To-do item. Scan the data below and state how many of its lines contain the word "Cowboy", giving only the figure.
··· Given records ···
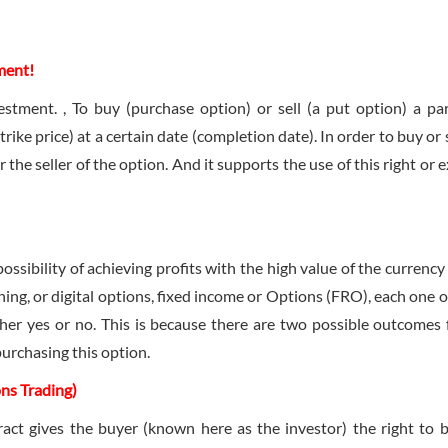
ment!
stment. , To buy (purchase option) or sell (a put option) a par
trike price) at a certain date (completion date). In order to buy or 
the seller of the option. And it supports the use of this right or e
ssibility of achieving profits with the high value of the currency 
hing, or digital options, fixed income or Options (FRO), each one o
ther yes or no. This is because there are two possible outcomes 
purchasing this option.
ons Trading)
act gives the buyer (known here as the investor) the right to 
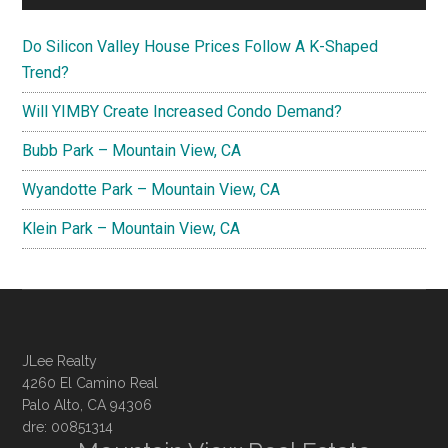
Do Silicon Valley House Prices Follow A K-Shaped
Trend?
Will YIMBY Create Increased Condo Demand?
Bubb Park – Mountain View, CA
Wyandotte Park – Mountain View, CA
Klein Park – Mountain View, CA
JLee Realty
4260 El Camino Real
Palo Alto, CA 94306
dre: 00851314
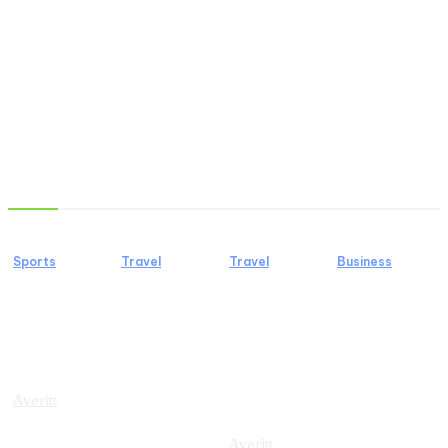
Must Read
Sports
Travel
Travel
Business
5 Sports You
4 Things
A
Lab
Should Try
You Must
Professional
Diamond
To Stay
Know
Guide to a
Tennis
Healthy
before
Birding
Bracelets
Going to
Tour in
for Modern
Averitt
Molokini
Tanzania
Jewellery
Crater
Lovers
Averitt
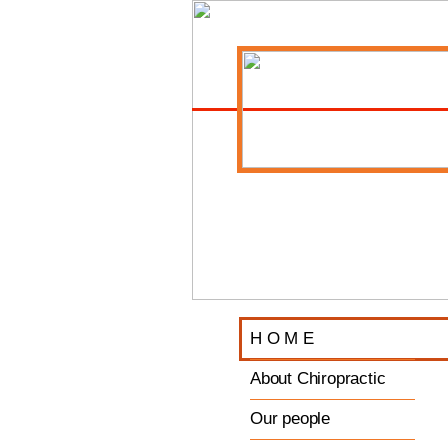
H O M E
About Chiropractic
Our people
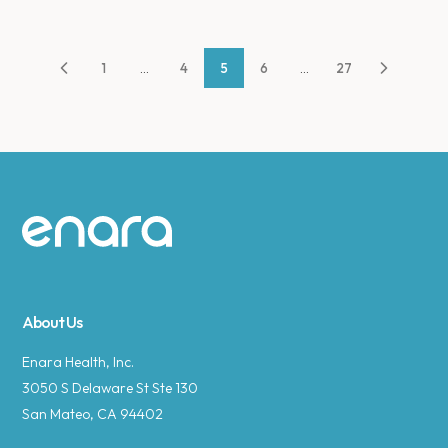
1
...
4
5
6
...
27
Site footer
About Us
Enara Health, Inc.
3050 S Delaware St Ste 130
San Mateo, CA 94402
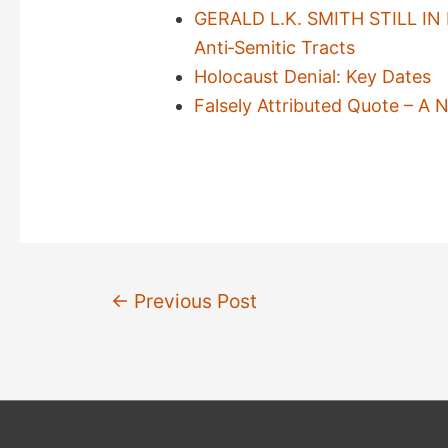
GERALD L.K. SMITH STILL IN B
Anti‐Semitic Tracts
Holocaust Denial: Key Dates
Falsely Attributed Quote – 
Post
←
Previous Post
navigation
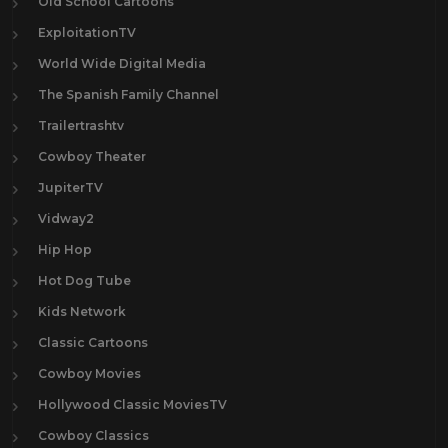
Old School Cartoons
ExploitationTV
World Wide Digital Media
The Spanish Family Channel
Trailertrashtv
Cowboy Theater
JupiterTV
Vidway2
Hip Hop
Hot Dog Tube
Kids Network
Classic Cartoons
Cowboy Movies
Hollywood Classic MoviesTV
Cowboy Classics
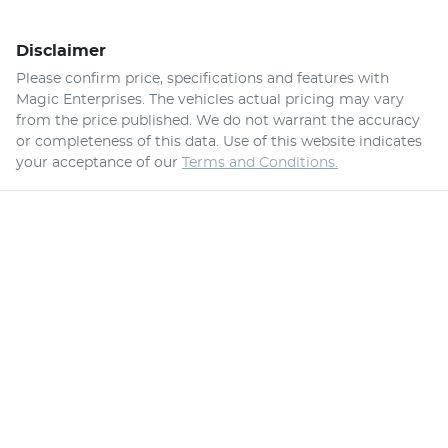
Disclaimer
Please confirm price, specifications and features with
Magic Enterprises
. The vehicles actual pricing may vary
from the price published. We do not warrant the accuracy
or completeness of this data. Use of this website indicates
your acceptance of our
Terms and Conditions.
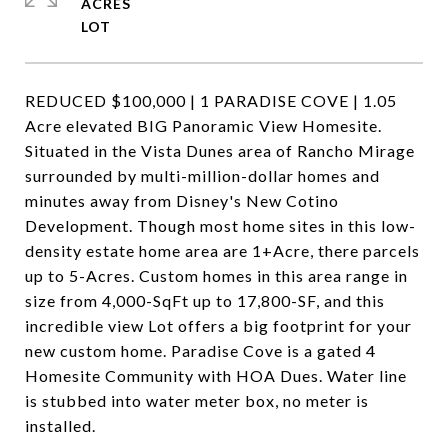
ACRES
REDUCED $100,000 | 1 PARADISE COVE | 1.05
Acre elevated BIG Panoramic View Homesite.
Situated in the Vista Dunes area of Rancho Mirage
surrounded by multi-million-dollar homes and
minutes away from Disney's New Cotino
Development. Though most home sites in this low-
density estate home area are 1+Acre, there parcels
up to 5-Acres. Custom homes in this area range in
size from 4,000-SqFt up to 17,800-SF, and this
incredible view Lot offers a big footprint for your
new custom home. Paradise Cove is a gated 4
Homesite Community with HOA Dues. Water line
is stubbed into water meter box, no meter is
installed.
···
Result of this exercise. 3